Trader #2 works in a relatively spare and simple office space, uses just a regular laptop or notebook computer, and an examination of his charts reveals just one or two – perhaps three at most – technical indicators overlaid on the market’s price action.
Winning Forex Trading Step #5 – Place Stop-loss Orders at Reasonable Price Levels
This axiom may seem like just an element of preserving your trading capital in the event of a losing trade. It is indeed that, but it is also an essential element in winning forex trading.
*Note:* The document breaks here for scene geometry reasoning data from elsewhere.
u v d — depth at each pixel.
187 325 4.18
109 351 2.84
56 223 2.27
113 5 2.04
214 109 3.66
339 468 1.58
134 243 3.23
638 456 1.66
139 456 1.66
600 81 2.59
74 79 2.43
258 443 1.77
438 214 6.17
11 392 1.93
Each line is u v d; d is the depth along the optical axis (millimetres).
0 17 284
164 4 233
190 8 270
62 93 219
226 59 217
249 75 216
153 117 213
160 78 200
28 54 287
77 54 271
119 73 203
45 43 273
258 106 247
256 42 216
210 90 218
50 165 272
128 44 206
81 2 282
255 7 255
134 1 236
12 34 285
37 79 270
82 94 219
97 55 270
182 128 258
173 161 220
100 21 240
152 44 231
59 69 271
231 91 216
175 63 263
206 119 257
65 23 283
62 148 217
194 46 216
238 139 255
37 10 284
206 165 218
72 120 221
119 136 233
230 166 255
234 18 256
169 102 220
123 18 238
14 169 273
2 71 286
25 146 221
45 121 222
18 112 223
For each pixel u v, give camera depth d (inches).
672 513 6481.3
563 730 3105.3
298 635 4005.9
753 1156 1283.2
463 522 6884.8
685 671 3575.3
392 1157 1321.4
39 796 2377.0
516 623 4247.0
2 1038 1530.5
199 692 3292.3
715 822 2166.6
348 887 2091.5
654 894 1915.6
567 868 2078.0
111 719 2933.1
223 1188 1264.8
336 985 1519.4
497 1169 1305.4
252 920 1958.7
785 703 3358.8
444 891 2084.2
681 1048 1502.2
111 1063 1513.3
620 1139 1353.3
Many novice traders make the mistake of believing that risk management means nothing more than putting stop-loss orders very close to their trade entry point. It’s true that part of good money management means that you shouldn’t put on trades with stop-loss levels so far away from your entry point that they give the trade an unfavorable risk/reward ratio (i.e., risking more in the event the trade loses than you reasonably stand to make if the trade proves to be a winner). However, one factor that frequently contributes to lack of trading success is habitually running stop orders too close to your entry point, as evidenced by having the trade stopped out for a loss, only to then see the market turn back in favor of the trade and having to endure watching price advance to a level that would have returned you a sizeable profit…if only you hadn’t been stopped out for a loss.